Tetapi itu perkara yang aneh ketika dia melakukannya di dalam pesawat yang tidak stabil. Penumpang pesawat semuanya panik, seakan-akan mereka sudah selangkah lagi memasuki alam kematian. Di sana sini terdengar jeritan dan teriakan kepanikan...

Hanya anak kecil itu saja yang tenang. Dia tidak lagi bisa membaca buku ceritanya. Tulisannya goyang-goyang karena pesawat itu goyang-goyang. Tapi dengan tenang dia membuka-buka buku cerita itu dan menikmati gambar-gambarnya dan selalu asyik dengan segala apa yang ada di buku cerita itu. Dia tertawa sendiri dan sesekali mengoceh sendiri.

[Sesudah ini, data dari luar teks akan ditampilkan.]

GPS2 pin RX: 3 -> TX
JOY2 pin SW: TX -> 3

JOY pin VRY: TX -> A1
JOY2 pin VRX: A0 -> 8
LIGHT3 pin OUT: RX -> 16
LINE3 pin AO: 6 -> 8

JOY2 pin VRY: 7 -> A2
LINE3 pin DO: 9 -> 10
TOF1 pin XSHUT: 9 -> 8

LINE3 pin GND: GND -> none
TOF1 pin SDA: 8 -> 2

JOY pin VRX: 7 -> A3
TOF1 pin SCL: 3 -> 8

Seseorang menghampirinya lalu bertanya, "Kenapa kamu tidak takut?"
Anak itu menjawab, "Papaku berkata bahwa dia akan membawaku pulang. Dan sekarang dia sedang mengendalikan pesawat ini."

Mungkin bagi anak itu, ini bukan kali pertama dia mengalami goncangan-goncangan keras dalam pesawat yang dia tumpangi. Tetapi dia selalu pergi dan pulang dengan selamat. Dia tahu bahwa papanya bukan hanya sekedar pilot, tetapi dia tahu bahwa papanya pilot mahir. Dan yang penting adalah dia ingat betul bahwa papanya sudah berkata membawanya pulang.

sebab Engkau besertaku
ini dikutib dalam Matius 1:23, Imanuel, yang menunjuk kepada kehadiran bayi Tuhan Yesus. Tuhan beserta kita di siang yang panas dan di malam yang gelap. Baik secara tersurat maupun secara tersirat Dia tahu bahasa: 'di siang yang panas dan di malam yang gelap' karena Dia beserta kita.

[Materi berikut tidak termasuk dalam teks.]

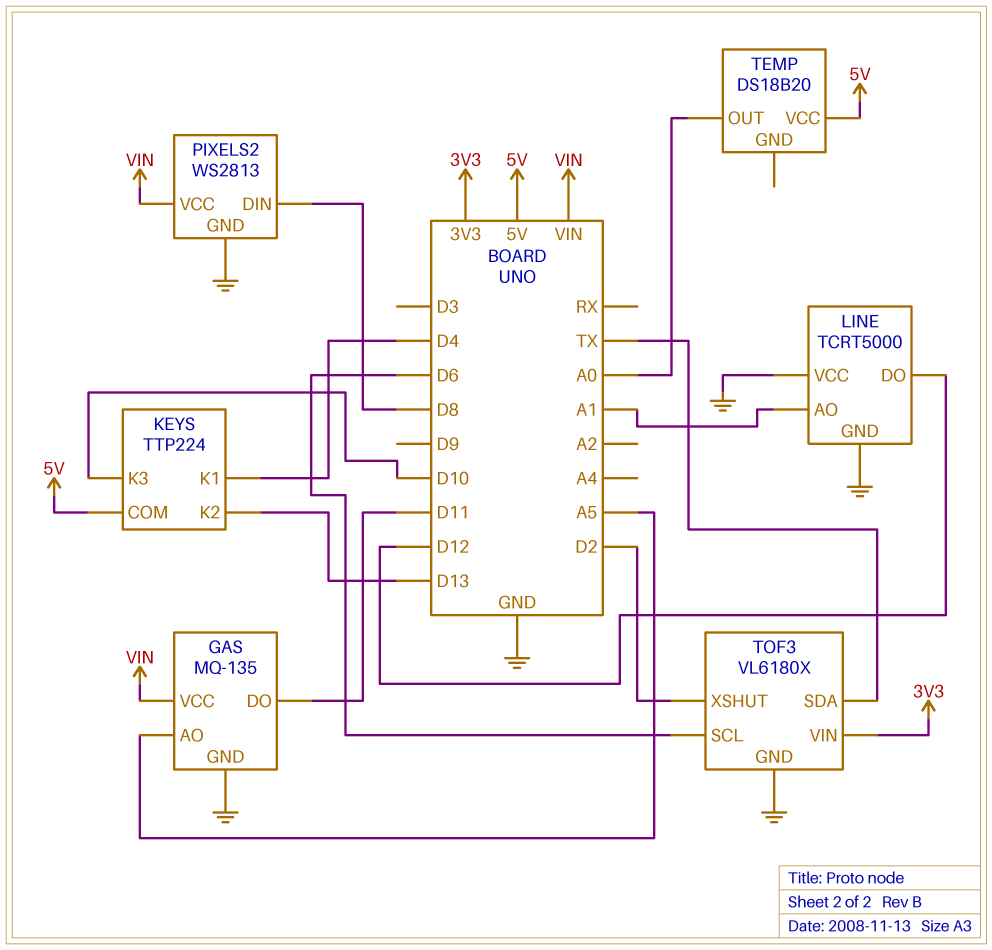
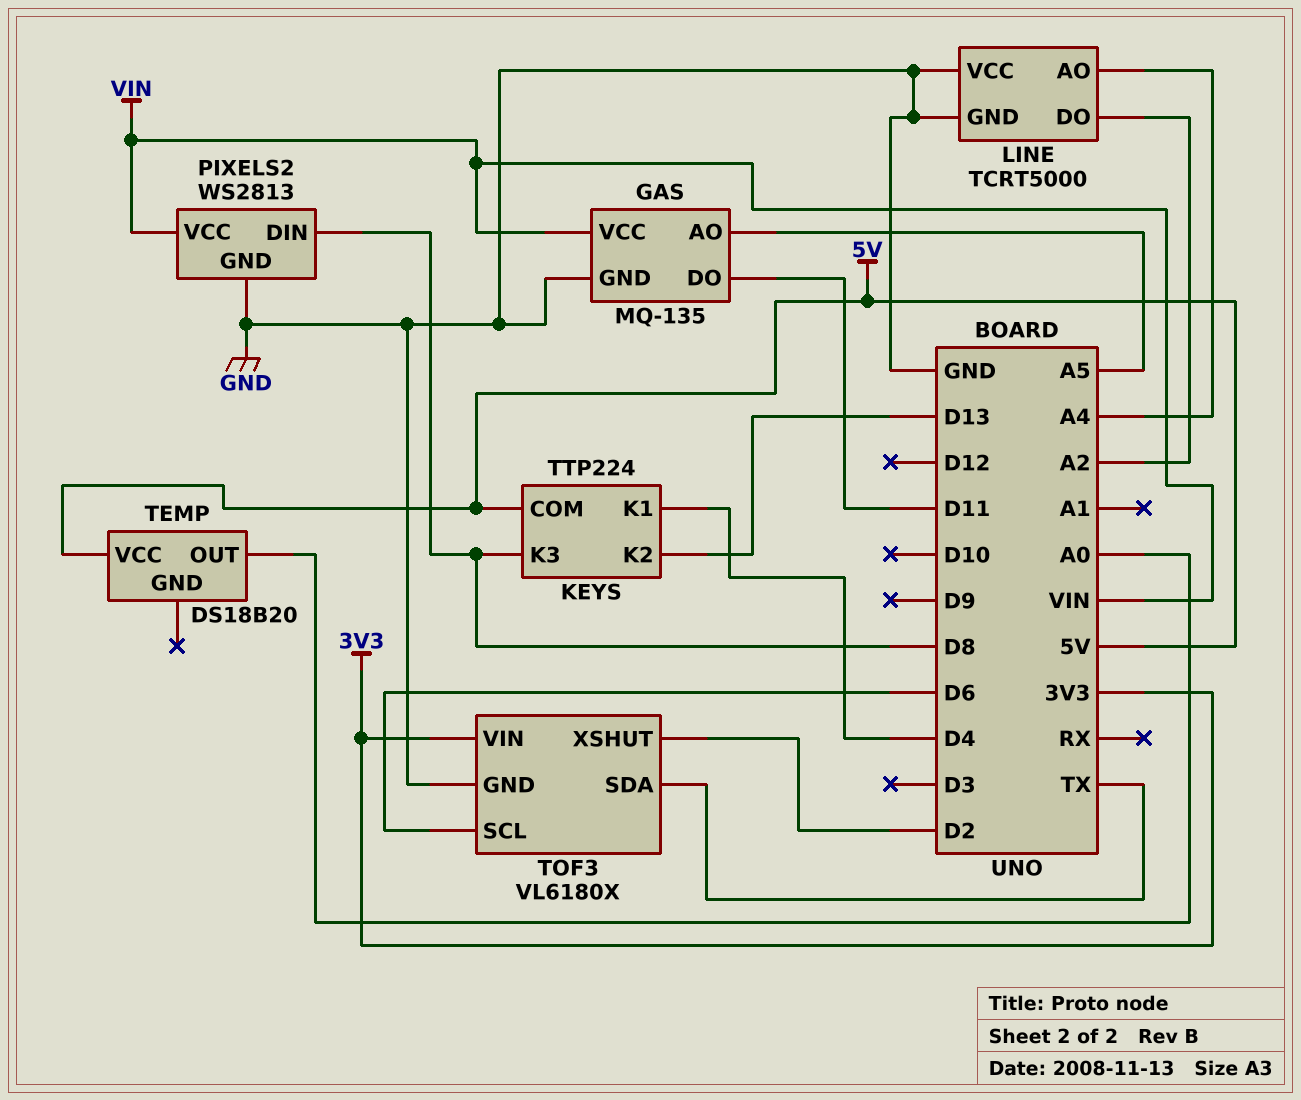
KEYS pin K3: D10 -> D8
LINE pin AO: A1 -> A4
LINE pin DO: D12 -> A2

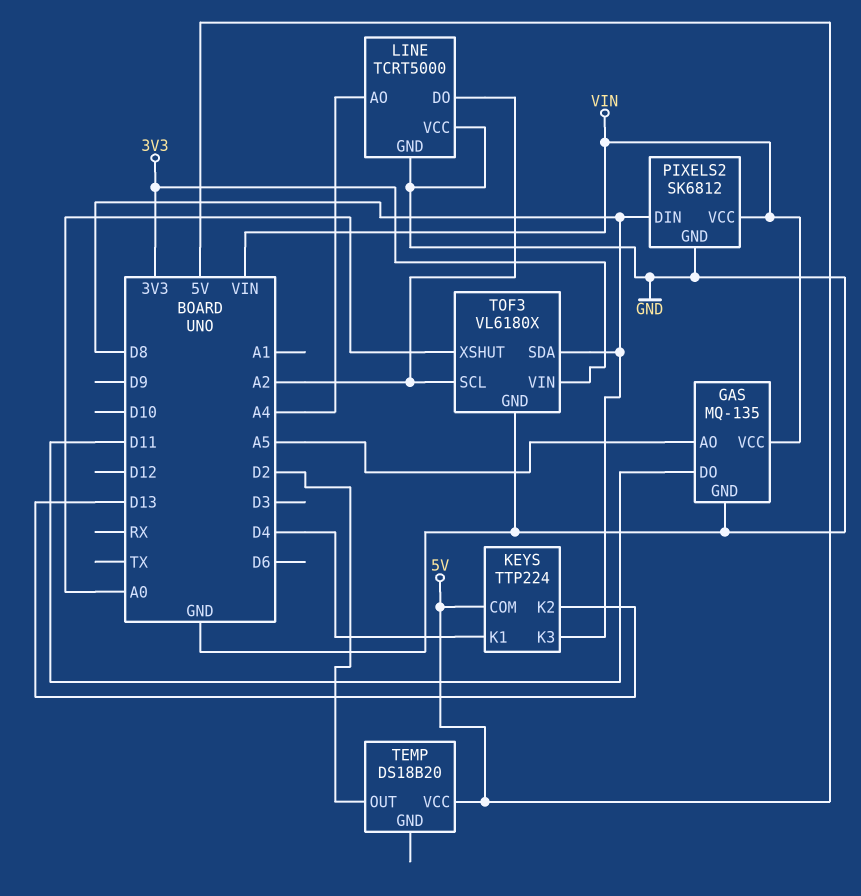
PIXELS2: WS2813 -> SK6812
TEMP pin OUT: A0 -> D2
TOF3 pin SCL: D6 -> A2
TOF3 pin SDA: TX -> D8
TOF3 pin XSHUT: D2 -> A0

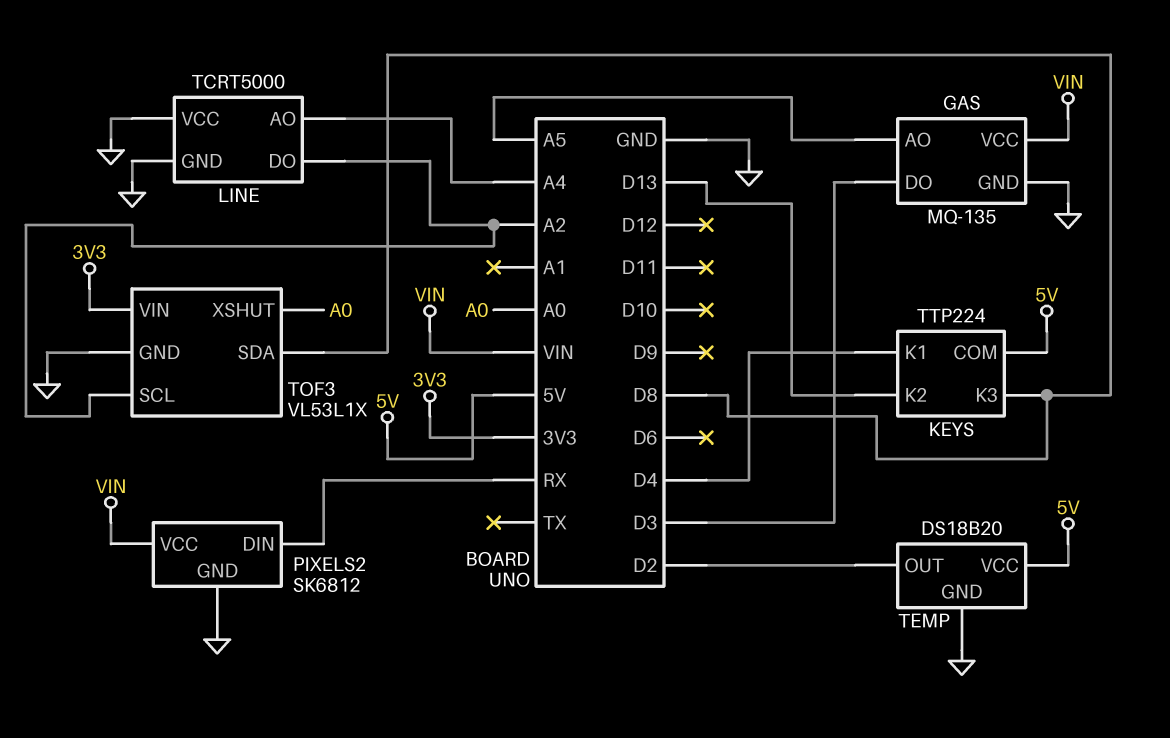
GAS pin DO: D11 -> D3
PIXELS2 pin DIN: D8 -> RX
TEMP pin GND: none -> GND
TOF3: VL6180X -> VL53L1X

gadaMu dan tongkatMu, itulah yang menghibur aku.
Apa itu gada? Baiklah saya lampirkan data dari internet,

Dari Wikipedia bahasa Indonesia, ensiklopedia bebas

Hanuman_in_Terra_Cotta

Patung Hanoman, dengan gunung Dronagiri di tangan kanannya dan gada di tangan kirinya.

Gambar sisip 1

Gada adalah sejenis senjata pemukul besar. Dalam arti lain gada juga berarti pemukul yang mempunyai duri-duri atau paku-paku disisinya. Di negara Inggris pada abad 17-an gada adalah salah satu senjata utama disamping kapak, pedang, ataupun panah. Tapi gada sekarang hanyalah sebagai alat pajangan dan beralih fungsi sebagai peralatan bertani.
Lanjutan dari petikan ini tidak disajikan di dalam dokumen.